By the time you read this, parliament will have been formally dissolved ahead of the general election on 8 June. But what actually happens at national level? How does it affect our responses to ongoing consultations and to calls for evidence by parliamentary select committees?
The dissolution of parliament has a big effect on select committees. These committees produce inquiry reports on topics, which are then submitted to the relevant government department for a formal response to be made. The committees seek to influence policy direction, and it’s up to the government to then respond to the recommendations that the committee makes.
Since the 2015 parliament, around 300 inquiries of various sizes have been undertaken. Inquiries that were still in play have had to be ‘washed up’, to use the highly technical term used in this scenario! Taking the EFRA Select Committee as an example, its work on rural tourism, to which we were active contributors, hasn’t been concluded. A letter has instead been sent by the outgoing chair to the Defra minister currently responsible, setting out interim findings.
Ministers continue to serve, but have to separate their role in restricted government business from their campaign roles.
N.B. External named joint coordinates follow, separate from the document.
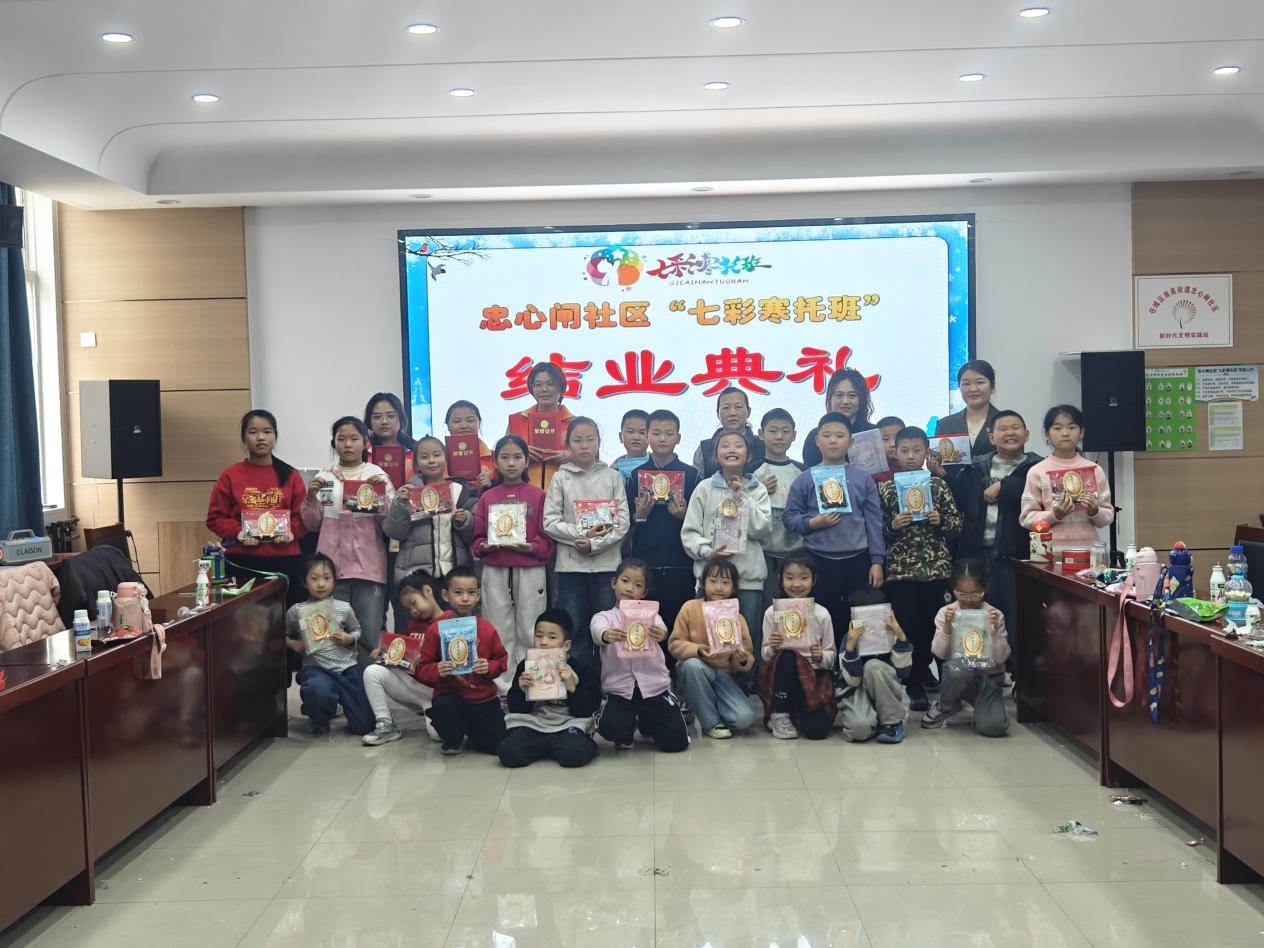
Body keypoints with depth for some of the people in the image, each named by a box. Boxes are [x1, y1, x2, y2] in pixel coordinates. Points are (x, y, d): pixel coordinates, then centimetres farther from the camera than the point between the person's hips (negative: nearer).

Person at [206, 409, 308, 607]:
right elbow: (215, 518, 5)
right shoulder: (230, 475, 5)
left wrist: (290, 531, -12)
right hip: (242, 563, -1)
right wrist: (237, 532, -12)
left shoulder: (291, 476, 9)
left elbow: (303, 515, 7)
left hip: (284, 562, 1)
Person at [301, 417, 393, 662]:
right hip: (332, 567, 2)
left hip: (368, 567, -1)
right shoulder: (324, 478, 11)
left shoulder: (378, 476, 6)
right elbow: (313, 524, 10)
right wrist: (311, 497, -5)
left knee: (370, 637, -3)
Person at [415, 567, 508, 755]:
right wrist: (437, 671, -26)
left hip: (484, 697, 2)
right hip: (450, 694, -2)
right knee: (443, 707, -37)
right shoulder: (437, 629, -9)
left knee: (496, 745, -5)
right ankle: (452, 740, 0)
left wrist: (490, 667, -15)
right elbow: (422, 668, -5)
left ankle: (470, 728, 32)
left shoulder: (487, 629, -3)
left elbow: (502, 659, 6)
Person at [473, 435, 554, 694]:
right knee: (500, 632, 6)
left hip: (531, 572, -2)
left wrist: (530, 547, -17)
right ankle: (502, 687, 12)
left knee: (529, 632, 3)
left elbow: (547, 539, 0)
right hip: (495, 573, 2)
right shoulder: (487, 498, 8)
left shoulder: (538, 496, 2)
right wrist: (485, 546, -12)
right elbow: (476, 539, 8)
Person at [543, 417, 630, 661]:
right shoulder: (560, 478, 4)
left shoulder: (612, 477, 5)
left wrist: (594, 544, -12)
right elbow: (550, 522, -3)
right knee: (572, 631, 3)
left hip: (606, 563, 0)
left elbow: (622, 523, -1)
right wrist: (583, 534, -13)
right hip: (570, 565, 0)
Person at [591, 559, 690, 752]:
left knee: (676, 742, -8)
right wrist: (607, 635, -46)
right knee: (610, 727, -31)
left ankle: (647, 722, 27)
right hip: (618, 690, -1)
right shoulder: (603, 617, 4)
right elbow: (598, 631, -21)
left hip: (654, 688, 2)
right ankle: (629, 726, 9)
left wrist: (660, 633, -43)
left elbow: (661, 628, -17)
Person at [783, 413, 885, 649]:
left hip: (858, 561, 0)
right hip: (819, 562, 0)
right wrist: (812, 523, -15)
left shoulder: (863, 479, 4)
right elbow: (789, 517, 3)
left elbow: (874, 522, 3)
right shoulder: (805, 480, 3)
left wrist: (877, 561, -1)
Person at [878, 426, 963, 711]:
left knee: (933, 624, 7)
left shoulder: (939, 485, 5)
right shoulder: (885, 488, 3)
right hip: (900, 570, -1)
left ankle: (923, 665, 34)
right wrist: (892, 526, -15)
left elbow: (958, 524, 7)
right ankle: (915, 685, 8)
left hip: (937, 568, 1)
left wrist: (941, 521, -12)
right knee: (908, 626, -3)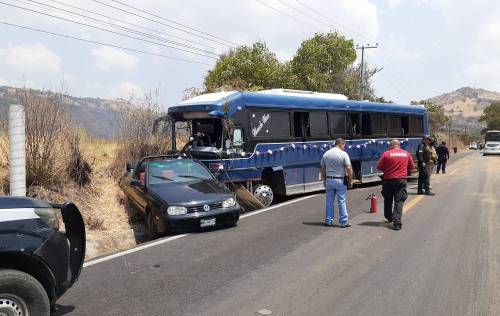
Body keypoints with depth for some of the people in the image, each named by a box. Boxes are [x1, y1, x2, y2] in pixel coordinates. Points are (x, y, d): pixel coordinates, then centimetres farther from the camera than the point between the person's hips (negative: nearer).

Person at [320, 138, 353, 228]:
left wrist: (324, 180, 17)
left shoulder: (326, 154, 4)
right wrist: (350, 181, -5)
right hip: (340, 181, -4)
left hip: (329, 180, 4)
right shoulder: (344, 154, -10)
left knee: (329, 201, 10)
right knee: (341, 201, 3)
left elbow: (322, 169, 9)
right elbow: (349, 169, -14)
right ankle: (343, 222, 9)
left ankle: (328, 221, 16)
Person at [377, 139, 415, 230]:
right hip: (401, 180, 1)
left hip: (388, 180, -1)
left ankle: (389, 218, 35)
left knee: (388, 200, 19)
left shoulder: (386, 154, -7)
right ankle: (397, 223, -8)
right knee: (399, 202, 2)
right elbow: (411, 167, 11)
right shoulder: (406, 153, 3)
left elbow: (379, 167, -3)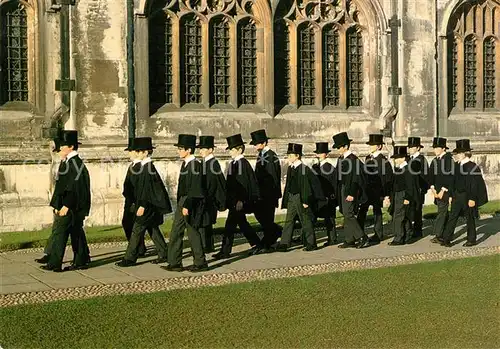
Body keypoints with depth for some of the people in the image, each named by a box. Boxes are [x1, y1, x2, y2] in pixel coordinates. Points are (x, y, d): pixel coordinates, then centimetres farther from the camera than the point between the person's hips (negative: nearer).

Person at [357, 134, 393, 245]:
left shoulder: (383, 160, -9)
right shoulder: (368, 158, 12)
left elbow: (388, 178, -9)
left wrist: (387, 194, -12)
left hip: (377, 191, -6)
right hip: (366, 190, 6)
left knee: (377, 213, 4)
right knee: (362, 211, 4)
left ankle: (378, 236, 14)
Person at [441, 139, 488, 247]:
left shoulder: (473, 167, -13)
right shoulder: (457, 166, 8)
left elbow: (475, 185, -14)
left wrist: (472, 199, -17)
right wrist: (451, 195, 11)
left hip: (467, 196, -6)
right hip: (457, 195, 6)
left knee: (470, 218, 6)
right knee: (452, 217, 3)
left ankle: (472, 239, 19)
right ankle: (446, 239, 4)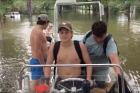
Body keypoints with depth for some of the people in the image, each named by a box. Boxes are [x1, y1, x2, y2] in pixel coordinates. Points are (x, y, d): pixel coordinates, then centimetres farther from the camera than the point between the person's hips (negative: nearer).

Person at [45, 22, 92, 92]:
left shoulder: (80, 46, -5)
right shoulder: (53, 47, -3)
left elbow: (88, 63, 2)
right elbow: (48, 65, 4)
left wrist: (88, 79, -7)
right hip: (60, 81, 1)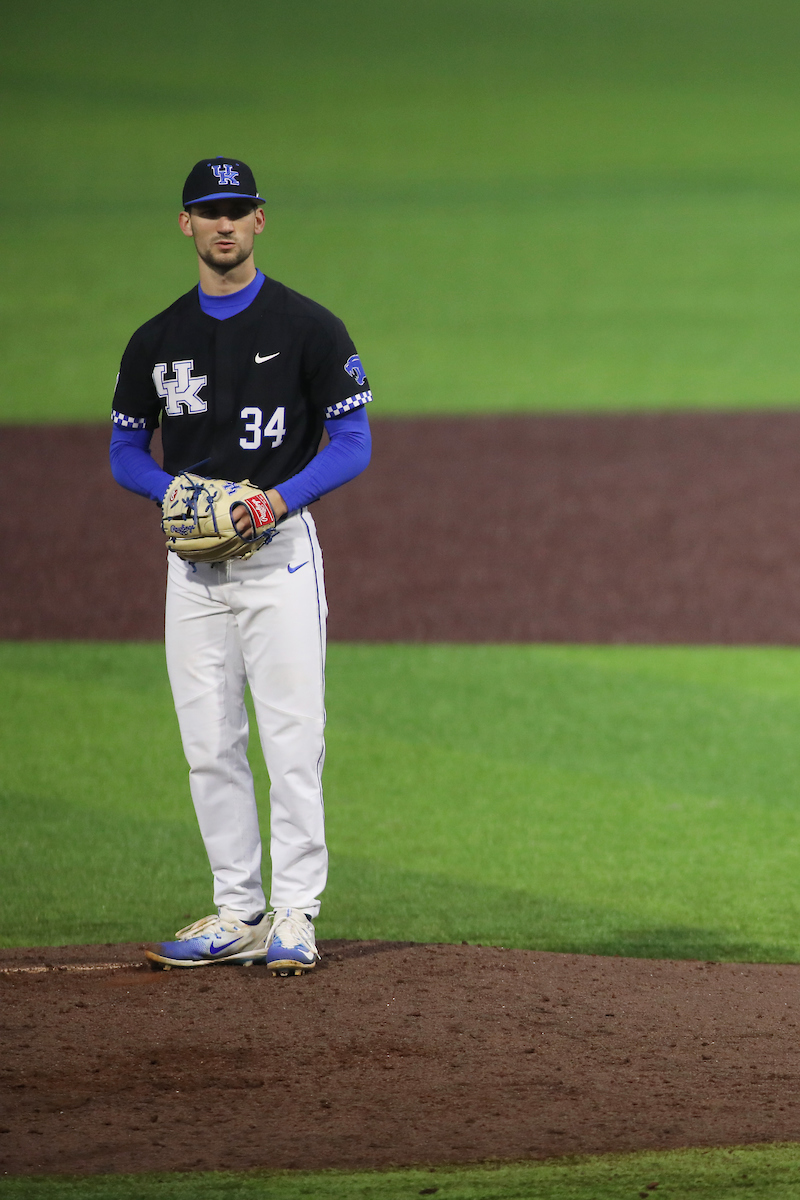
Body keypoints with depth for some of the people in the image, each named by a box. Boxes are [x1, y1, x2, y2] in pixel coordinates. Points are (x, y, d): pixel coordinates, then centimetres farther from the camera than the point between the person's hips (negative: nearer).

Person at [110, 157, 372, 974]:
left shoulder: (307, 327, -3)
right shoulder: (156, 341, 9)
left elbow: (352, 444, -4)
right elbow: (126, 452, 14)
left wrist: (280, 496, -19)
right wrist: (177, 492, -8)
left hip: (278, 549, -4)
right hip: (193, 560, 4)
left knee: (293, 740, -8)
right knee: (209, 746, 5)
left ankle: (294, 916, -3)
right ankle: (238, 914, 12)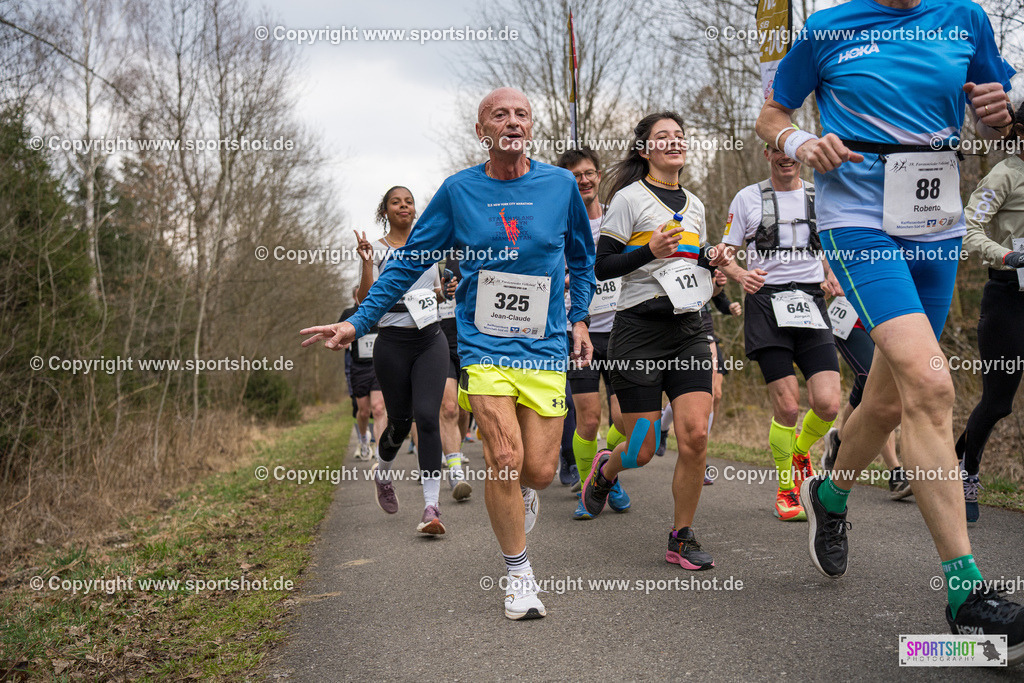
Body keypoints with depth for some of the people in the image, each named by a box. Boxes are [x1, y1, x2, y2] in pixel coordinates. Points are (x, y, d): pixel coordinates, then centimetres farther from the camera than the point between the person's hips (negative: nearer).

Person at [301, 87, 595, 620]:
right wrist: (358, 322, 4)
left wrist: (579, 319, 13)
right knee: (505, 457, -12)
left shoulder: (561, 185, 3)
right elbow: (410, 261, 7)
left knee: (539, 470, -2)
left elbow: (581, 257, 20)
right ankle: (519, 575, 8)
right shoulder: (458, 190, 1)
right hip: (482, 342, -1)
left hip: (545, 346, 1)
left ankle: (519, 492, 38)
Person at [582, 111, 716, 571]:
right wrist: (650, 250, -20)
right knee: (643, 450, -4)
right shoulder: (630, 198, -3)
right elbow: (602, 266, -6)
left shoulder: (694, 204, 16)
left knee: (696, 434, -9)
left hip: (688, 329, 5)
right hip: (639, 329, -5)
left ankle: (682, 539, 6)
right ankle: (605, 469, 33)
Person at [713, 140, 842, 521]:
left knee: (827, 404, -11)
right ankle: (786, 488, 13)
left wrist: (832, 280, 1)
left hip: (811, 304, 3)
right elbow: (725, 254, 8)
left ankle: (800, 451, 24)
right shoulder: (747, 198, 6)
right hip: (766, 304, -2)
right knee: (787, 406, -9)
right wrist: (741, 274, -14)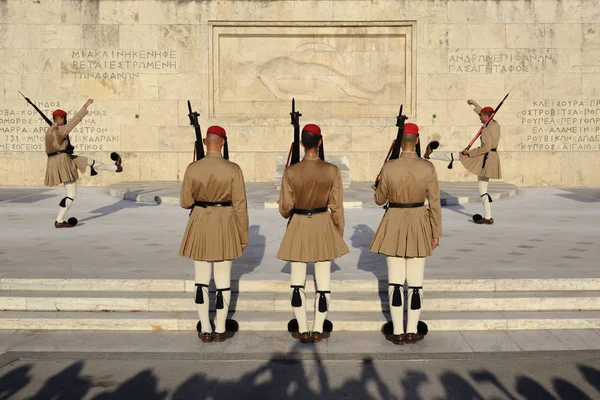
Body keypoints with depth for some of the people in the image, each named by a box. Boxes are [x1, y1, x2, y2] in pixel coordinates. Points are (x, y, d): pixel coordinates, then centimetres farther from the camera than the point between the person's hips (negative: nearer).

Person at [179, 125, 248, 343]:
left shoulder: (192, 168, -6)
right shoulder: (233, 169, -11)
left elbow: (186, 202, 1)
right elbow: (239, 205, -9)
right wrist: (244, 235, 0)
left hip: (200, 225, 2)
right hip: (225, 226, -1)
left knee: (202, 279, 11)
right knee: (223, 279, 8)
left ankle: (205, 330, 16)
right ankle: (220, 330, 16)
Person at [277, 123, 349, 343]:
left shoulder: (290, 171, -12)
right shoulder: (332, 171, -10)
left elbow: (285, 208, -8)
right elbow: (336, 207, -6)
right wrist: (339, 234, 7)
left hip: (298, 227, 0)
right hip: (323, 226, 1)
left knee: (297, 282, 11)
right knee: (323, 281, 11)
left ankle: (302, 330, 18)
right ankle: (318, 330, 19)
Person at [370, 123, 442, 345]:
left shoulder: (389, 167, -11)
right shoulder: (428, 167, -9)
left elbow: (380, 200, 0)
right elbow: (434, 203, -5)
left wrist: (378, 189, 23)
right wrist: (436, 233, 4)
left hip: (394, 223, -1)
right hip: (419, 224, 1)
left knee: (395, 280, 6)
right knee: (416, 281, 9)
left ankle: (397, 332, 12)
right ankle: (412, 331, 16)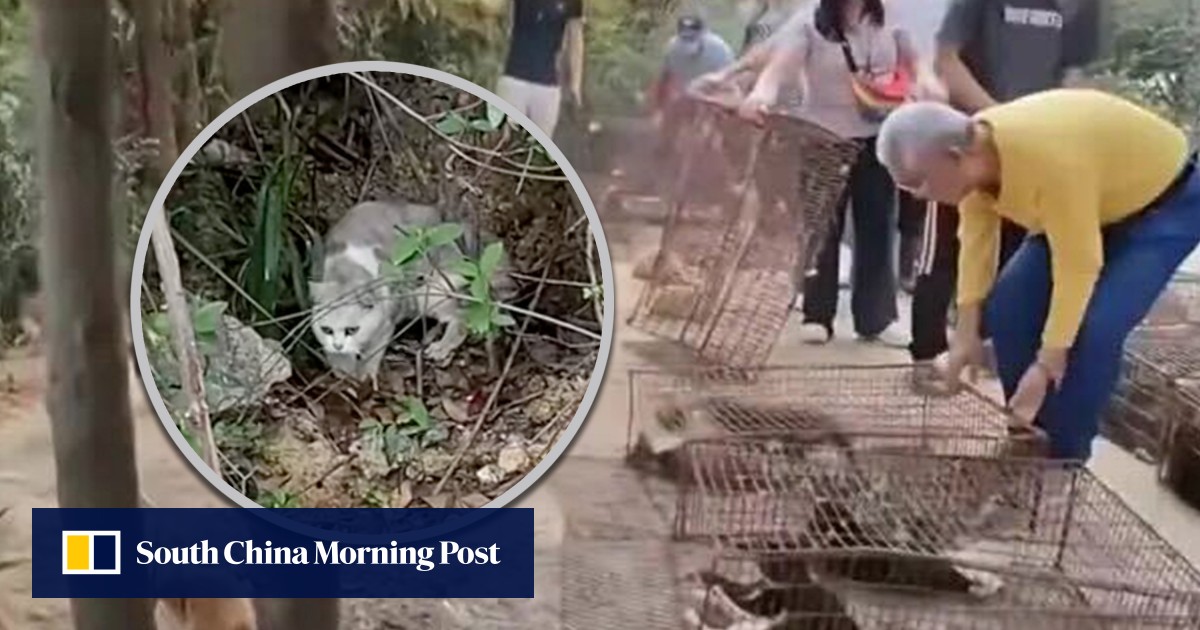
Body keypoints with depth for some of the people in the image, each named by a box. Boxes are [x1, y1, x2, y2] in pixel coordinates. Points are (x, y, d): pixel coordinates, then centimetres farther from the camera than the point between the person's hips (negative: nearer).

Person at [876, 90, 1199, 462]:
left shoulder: (1046, 157, -41)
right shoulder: (972, 154, -17)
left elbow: (1079, 265, -36)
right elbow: (976, 242, -9)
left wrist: (1047, 365, -32)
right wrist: (966, 334, -13)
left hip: (1165, 202, -8)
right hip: (1087, 203, 8)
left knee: (1093, 330, -21)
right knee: (1007, 308, -3)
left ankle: (1063, 460, -3)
The civil service continues to support the government, but it does so under stricter rules. During the campaign period, no new appointments, contracts or big areas of policy can be announced, and civil servants can’t provide support to ministers working on the campaign.
Civil servants have been operating under guidance for the pre-election period since it commenced on 22 April. The government had planned a Queen’s speech and a raft of new legislation for early May. Civil servants will instead be busy on preparing policy briefings ahead of incoming ministerial teams, as well as studying all the party manifestos for inclusion of policy commitments likely to either strengthen or move away from the existing policy direction of departments. They’ll also be looking at consultations.
According to the Cabinet Office’s ‘General election 2017: guidance for civil servants‘ document, if a consultation is already ongoing, it should continue as normal. However, it also says that government departments should “not take any steps during an election period that will compete with parliamentary candidates for the public’s attention“. An issue as controversial as rail franchising, for example, will certainly be on the minds of many parliamentary candidates. The Department for Transport announced that they’d cancelled five remaining public meetings as part of their consultation on the South Eastern rail franchise, due to end on 23 May. Whilst a consultee should have enough information at their disposal to give intelligent consideration and input into the process, cancelling public meetings may appear to take that opportunity from them. Normally, this could be grounds for legal challenge, but because of the pre-election period special rules apply, and the government has every right to cancel public meetings while the consultation is still live.
The guidance document does allow for consultation to be extended or to be given extra publicity (after the election) if the consultor believes that cancelling it or postponing it might be detrimental to the consultation, but it’s down to the individual departments’ discretion to take these steps. In addition, those consultations not deemed controversial and which don’t carry much publicity can go ahead, and the guidance documents should take into account the “circumstances of each consultation.”
Any received responses to a consultation during the pre-election period should still be welcomed and put forward to the decision makers, but departments should refrain from commenting on them or generating publicity about them. Shropshire Council’s own approach will of necessity be one of pragmatism where we’ve submitted responses to calls for evidence, and may now anticipate a degree of delay at national level. This may usefully be coupled with articulation of our proactive approaches to policy in ways that demonstrate our commitment to delivery on local outcomes, notwithstanding national changes.